=== TASK DATA ===

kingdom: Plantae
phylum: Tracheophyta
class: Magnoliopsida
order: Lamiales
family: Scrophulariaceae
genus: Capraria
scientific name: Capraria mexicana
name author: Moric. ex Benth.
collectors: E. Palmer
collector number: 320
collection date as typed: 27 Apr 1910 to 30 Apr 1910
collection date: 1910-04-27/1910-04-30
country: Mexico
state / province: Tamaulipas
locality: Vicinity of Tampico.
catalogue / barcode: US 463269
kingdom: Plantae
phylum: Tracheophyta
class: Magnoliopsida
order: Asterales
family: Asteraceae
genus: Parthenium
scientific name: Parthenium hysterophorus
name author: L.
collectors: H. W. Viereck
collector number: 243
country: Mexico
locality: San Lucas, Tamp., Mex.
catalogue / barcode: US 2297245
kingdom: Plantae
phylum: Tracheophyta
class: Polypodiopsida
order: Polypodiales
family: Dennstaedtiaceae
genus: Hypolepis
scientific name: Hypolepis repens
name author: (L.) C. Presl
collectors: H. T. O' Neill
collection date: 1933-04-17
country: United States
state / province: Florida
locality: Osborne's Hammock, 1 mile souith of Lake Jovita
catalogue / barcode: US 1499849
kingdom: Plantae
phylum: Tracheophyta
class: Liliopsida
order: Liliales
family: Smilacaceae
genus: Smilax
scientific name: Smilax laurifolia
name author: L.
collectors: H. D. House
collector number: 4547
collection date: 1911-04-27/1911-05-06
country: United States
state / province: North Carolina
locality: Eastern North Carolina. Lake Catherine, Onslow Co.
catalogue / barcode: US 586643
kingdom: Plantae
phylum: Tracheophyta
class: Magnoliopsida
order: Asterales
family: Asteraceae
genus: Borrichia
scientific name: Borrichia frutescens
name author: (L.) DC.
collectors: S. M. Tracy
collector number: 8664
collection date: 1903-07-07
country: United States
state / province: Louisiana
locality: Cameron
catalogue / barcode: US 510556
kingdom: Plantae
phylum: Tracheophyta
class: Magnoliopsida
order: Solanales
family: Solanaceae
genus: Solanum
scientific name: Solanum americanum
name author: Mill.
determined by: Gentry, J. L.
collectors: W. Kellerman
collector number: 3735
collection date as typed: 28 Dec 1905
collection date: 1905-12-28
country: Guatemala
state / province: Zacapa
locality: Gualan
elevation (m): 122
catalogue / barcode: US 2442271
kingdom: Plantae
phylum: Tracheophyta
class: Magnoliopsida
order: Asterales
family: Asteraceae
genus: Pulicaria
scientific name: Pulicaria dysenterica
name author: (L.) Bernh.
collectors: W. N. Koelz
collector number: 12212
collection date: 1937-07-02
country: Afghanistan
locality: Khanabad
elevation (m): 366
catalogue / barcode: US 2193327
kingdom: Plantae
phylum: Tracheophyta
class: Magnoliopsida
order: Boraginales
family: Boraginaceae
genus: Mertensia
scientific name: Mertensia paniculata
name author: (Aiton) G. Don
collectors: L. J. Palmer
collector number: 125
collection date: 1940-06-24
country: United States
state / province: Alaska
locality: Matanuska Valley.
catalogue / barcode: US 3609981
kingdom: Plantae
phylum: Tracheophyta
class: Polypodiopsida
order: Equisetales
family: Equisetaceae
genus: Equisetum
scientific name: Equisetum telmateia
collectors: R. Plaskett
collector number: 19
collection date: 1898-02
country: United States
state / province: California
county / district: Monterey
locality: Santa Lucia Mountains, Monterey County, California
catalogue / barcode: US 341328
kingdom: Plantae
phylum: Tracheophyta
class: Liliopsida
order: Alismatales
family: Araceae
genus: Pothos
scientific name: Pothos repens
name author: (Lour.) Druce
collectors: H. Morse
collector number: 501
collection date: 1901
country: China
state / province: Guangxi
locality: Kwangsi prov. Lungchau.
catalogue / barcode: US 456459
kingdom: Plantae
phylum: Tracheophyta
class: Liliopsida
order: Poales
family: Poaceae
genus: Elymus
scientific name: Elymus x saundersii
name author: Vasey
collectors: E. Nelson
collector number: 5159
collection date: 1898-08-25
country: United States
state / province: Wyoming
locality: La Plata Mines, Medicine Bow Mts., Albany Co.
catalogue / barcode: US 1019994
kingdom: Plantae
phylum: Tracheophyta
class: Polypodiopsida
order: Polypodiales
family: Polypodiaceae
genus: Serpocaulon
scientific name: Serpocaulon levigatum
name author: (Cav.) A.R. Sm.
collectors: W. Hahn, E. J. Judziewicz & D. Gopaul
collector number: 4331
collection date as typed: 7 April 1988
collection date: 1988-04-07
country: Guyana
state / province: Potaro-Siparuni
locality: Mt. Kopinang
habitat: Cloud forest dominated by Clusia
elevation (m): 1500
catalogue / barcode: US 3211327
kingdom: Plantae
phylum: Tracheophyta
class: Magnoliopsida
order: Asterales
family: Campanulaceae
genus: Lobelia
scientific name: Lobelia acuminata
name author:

===

● WORK TO COMPLETE:
Convert the records into a Markdown table with the columns Row and Line, beginning at the line that contains "collection date as typed: 7 April 1988" and stopping after the final line of the records. Number each row and omit blank lines.

● CORRECT OUTPUT:
| Row | Line |
|---|---|
| 1 | collection date as typed: 7 April 1988 |
| 2 | collection date: 1988-04-07 |
| 3 | country: Guyana |
| 4 | state / province: Potaro-Siparuni |
| 5 | locality: Mt. Kopinang |
| 6 | habitat: Cloud forest dominated by Clusia |
| 7 | elevation (m): 1500 |
| 8 | catalogue / barcode: US 3211327 |
| 9 | kingdom: Plantae |
| 10 | phylum: Tracheophyta |
| 11 | class: Magnoliopsida |
| 12 | order: Asterales |
| 13 | family: Campanulaceae |
| 14 | genus: Lobelia |
| 15 | scientific name: Lobelia acuminata |
| 16 | name author: |